I still have to look up words in the dictionary. By no means do I command a great vocabulary, but basically I communicate pretty well. My trouble is I like words perhaps too much. Sometime I get “wordy.” In writing that’s a weakness. I didn’t know what “purple prose” was until I went to college and saw it written in the margin of my returned theme. My English professor Mrs. Gilpatrick (we called her “Mrs. Gilly”) did not tolerate “purple prose.” Today I appreciate a well constructed sentence, and I like direct prose. I can recognize “purple prose” a mile away!
My three- year- old granddaughter has taken to “words” and likes to rhyme words. While she was standing in the kitchen watching me cook the other night, I asked her what word rhymed with “table.” She immediately said, “Mable.” When I asked her what rhymed with “birds,” she said “words.” Of course I was impressed. It was the beginning of a conversation about words. We have read Dr. Seuss, who certainly liked words and rhymes, and I’m sure most adults remember lines from his GREEN EGGS and HAM, The CAT in the HAT, and his other books. Those words and sounds almost come “trippingly on the tongue,” a la Shakespeare.

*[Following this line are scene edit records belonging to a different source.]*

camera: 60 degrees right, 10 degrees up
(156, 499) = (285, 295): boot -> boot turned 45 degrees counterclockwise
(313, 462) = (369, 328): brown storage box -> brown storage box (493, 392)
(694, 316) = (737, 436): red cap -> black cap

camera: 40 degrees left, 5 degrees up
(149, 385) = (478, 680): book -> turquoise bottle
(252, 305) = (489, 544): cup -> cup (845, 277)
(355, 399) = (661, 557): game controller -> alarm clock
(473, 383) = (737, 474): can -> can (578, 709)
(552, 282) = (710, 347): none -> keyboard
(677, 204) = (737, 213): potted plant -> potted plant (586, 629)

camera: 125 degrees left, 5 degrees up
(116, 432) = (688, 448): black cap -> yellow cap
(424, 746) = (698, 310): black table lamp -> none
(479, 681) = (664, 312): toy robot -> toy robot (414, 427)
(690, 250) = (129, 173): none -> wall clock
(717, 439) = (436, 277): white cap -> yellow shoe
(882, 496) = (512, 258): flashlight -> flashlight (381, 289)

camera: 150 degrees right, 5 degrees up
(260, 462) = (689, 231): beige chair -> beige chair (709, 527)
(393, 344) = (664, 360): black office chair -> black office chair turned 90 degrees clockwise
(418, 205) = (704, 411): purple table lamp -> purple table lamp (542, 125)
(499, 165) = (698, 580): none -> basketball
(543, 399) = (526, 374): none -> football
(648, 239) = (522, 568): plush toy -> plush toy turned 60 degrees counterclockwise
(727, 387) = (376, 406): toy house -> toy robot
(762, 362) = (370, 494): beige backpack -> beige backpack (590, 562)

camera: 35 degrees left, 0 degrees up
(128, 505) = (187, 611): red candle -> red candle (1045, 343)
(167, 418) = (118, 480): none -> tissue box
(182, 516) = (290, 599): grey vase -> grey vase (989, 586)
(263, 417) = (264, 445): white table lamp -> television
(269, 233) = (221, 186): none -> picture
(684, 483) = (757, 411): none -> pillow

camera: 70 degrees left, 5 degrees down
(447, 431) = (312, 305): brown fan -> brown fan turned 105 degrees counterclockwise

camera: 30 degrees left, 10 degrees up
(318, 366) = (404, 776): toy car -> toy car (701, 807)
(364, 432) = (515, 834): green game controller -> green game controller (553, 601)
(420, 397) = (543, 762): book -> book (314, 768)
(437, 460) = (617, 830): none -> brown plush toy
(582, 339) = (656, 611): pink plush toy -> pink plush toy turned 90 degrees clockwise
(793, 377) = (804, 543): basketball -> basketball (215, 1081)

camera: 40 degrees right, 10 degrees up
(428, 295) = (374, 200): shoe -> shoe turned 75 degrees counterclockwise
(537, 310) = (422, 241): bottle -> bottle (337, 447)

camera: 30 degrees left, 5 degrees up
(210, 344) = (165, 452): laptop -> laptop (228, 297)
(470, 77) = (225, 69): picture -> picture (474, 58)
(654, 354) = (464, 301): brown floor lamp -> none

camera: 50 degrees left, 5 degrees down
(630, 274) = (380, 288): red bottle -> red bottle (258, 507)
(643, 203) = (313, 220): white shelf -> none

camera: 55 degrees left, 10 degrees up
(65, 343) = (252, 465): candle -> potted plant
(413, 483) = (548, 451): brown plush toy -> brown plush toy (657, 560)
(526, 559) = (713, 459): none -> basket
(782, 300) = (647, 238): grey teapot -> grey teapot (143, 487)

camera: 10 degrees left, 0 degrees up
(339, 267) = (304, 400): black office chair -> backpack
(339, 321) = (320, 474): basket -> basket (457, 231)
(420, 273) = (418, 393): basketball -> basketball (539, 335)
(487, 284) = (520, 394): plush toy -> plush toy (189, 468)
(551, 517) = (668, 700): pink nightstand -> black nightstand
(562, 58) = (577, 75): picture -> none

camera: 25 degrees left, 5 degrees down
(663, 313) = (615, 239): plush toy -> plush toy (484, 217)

When texting completely takes over our communication habits what will become of words? This is a question I’m not able to answer, but one thing is certain: people will miss hearing the wonderful poetic sounds of words and be poorer for it. I haven't yet taken to "texting." In her September, 2012, essay, Kentucky writer friend Georgia Green Stamper discussed "texting" with her adult children and humorously announced she was going to learn the Morse Code. When I was dating my husband, an amateur radio operator of the highest level, he tried to teach me the Morse Code. I was a poor student. Even today, he gets on the radio and “works” friends tapping out words in dots and dashes. Although I can hear those dots and dashes and find a comfortable rhythm to them, I prefer the sound of words. Texting? No sounds at all!